▶ _What you should do_: Please turn the listing below into a JSON list of strings, with one string for each line and blank lines skipped. Leave out the picture lines.

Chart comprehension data
[Start of Attachment]
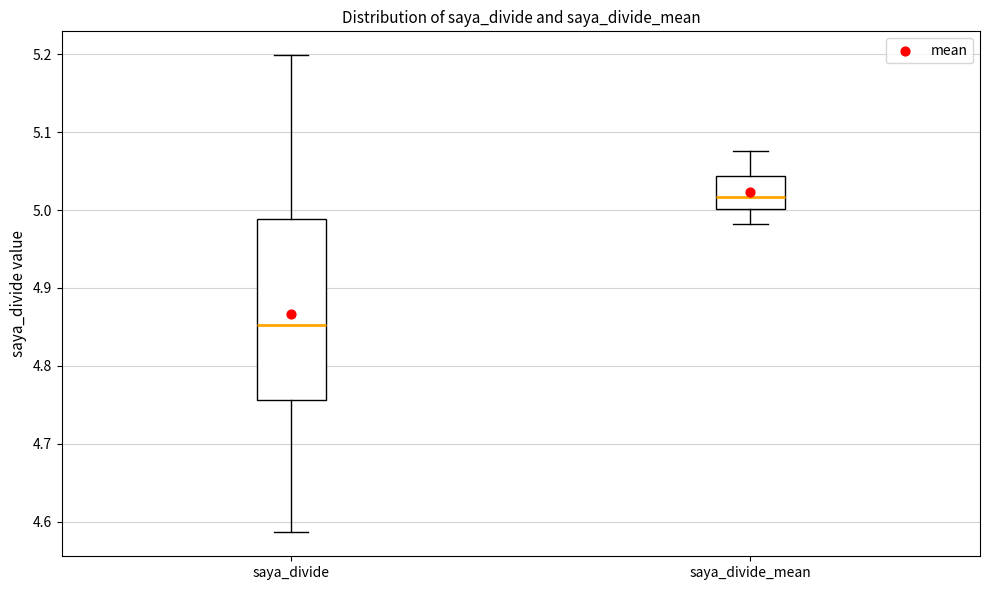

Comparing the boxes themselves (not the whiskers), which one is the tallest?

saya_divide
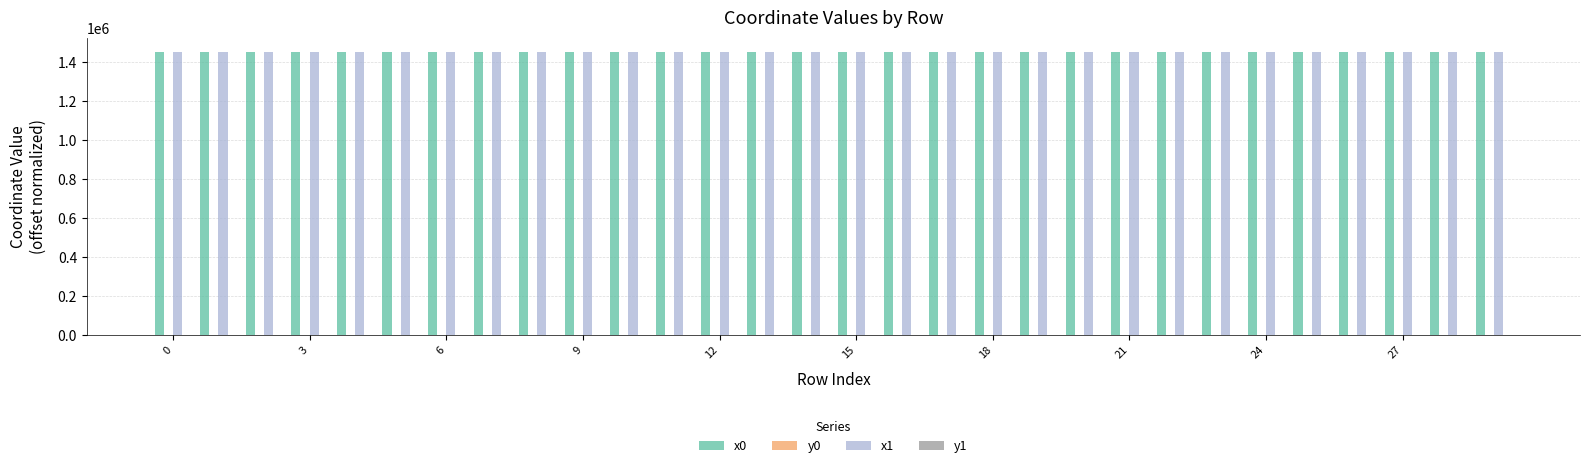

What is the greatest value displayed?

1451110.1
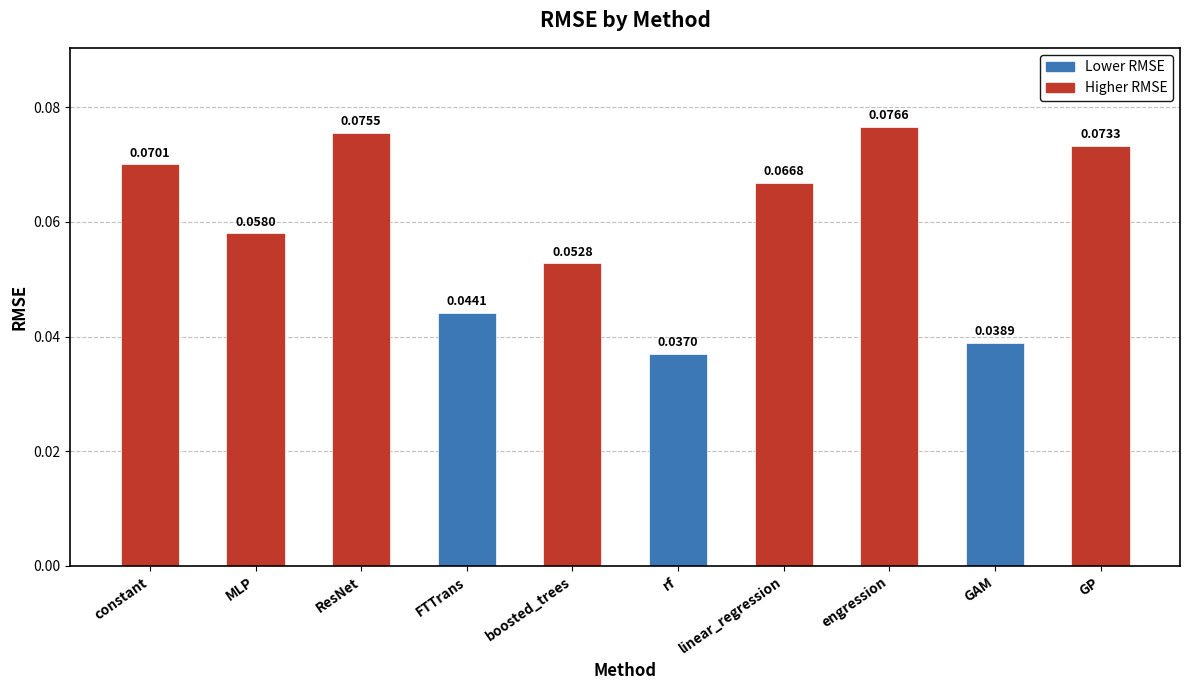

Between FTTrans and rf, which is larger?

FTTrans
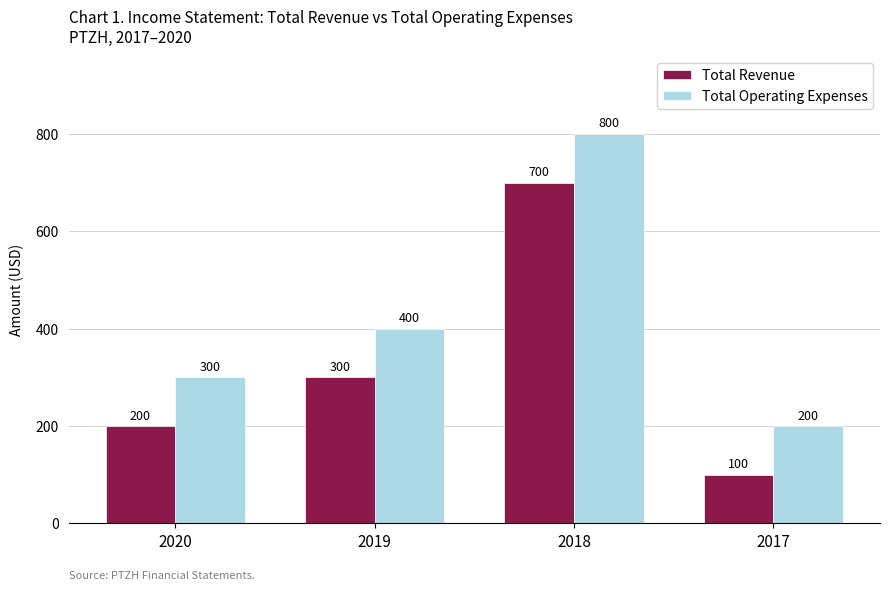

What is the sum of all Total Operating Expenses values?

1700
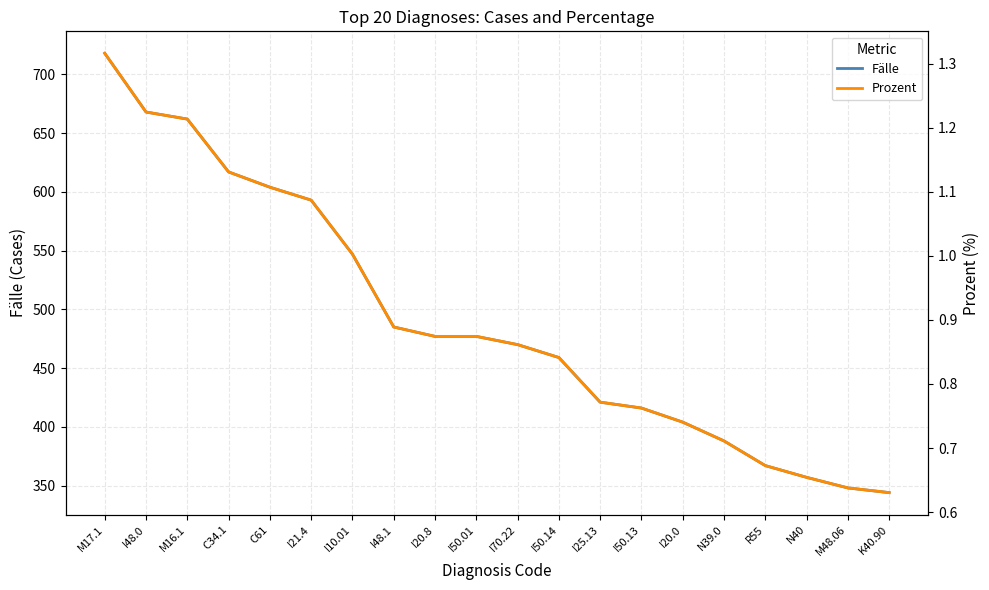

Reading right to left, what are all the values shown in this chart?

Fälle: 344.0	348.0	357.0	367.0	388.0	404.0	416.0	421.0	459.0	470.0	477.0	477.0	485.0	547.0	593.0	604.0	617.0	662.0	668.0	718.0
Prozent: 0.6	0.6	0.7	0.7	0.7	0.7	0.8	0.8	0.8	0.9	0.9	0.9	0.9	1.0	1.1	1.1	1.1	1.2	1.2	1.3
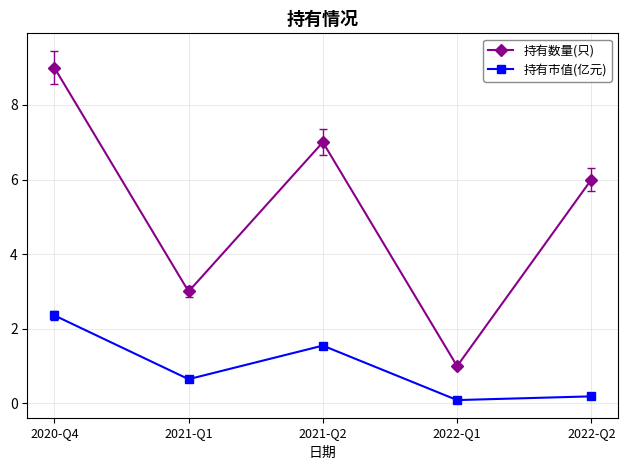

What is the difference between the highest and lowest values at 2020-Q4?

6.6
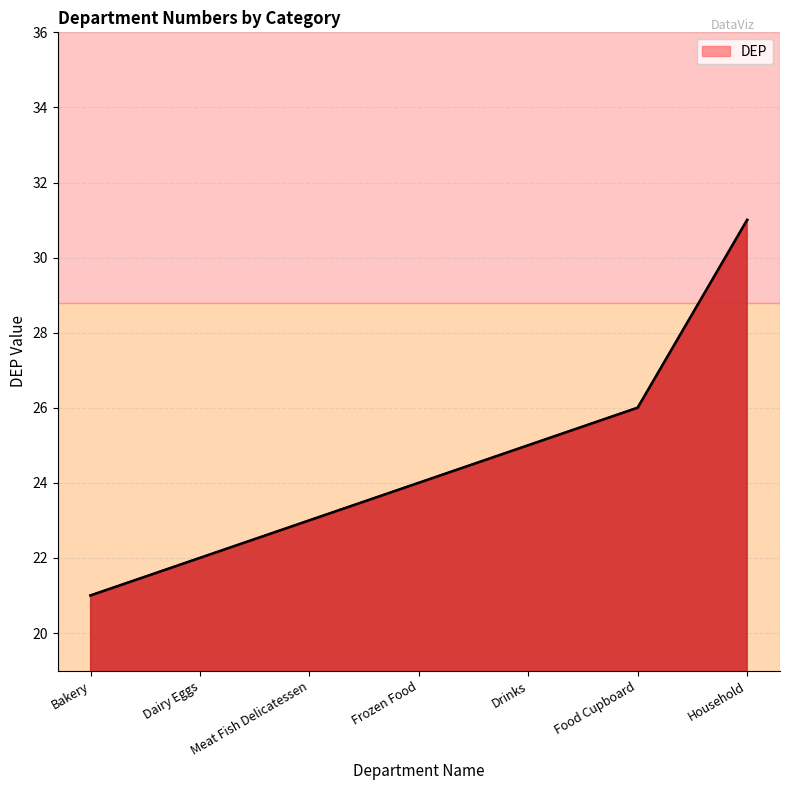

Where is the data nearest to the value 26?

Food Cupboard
[End of Attachment]
▶ _Answer to this exercise_:
[
  "Comparing the boxes themselves (not the whiskers), which one is the tallest?",
  "saya_divide",
  "What is the greatest value displayed?",
  "1451110.1",
  "Between FTTrans and rf, which is larger?",
  "FTTrans",
  "What is the sum of all Total Operating Expenses values?",
  "1700",
  "Reading right to left, what are all the values shown in this chart?",
  "Fälle: 344.0\t348.0\t357.0\t367.0\t388.0\t404.0\t416.0\t421.0\t459.0\t470.0\t477.0\t477.0\t485.0\t547.0\t593.0\t604.0\t617.0\t662.0\t668.0\t718.0",
  "Prozent: 0.6\t0.6\t0.7\t0.7\t0.7\t0.7\t0.8\t0.8\t0.8\t0.9\t0.9\t0.9\t0.9\t1.0\t1.1\t1.1\t1.1\t1.2\t1.2\t1.3",
  "What is the difference between the highest and lowest values at 2020-Q4?",
  "6.6",
  "Where is the data nearest to the value 26?",
  "Food Cupboard"
]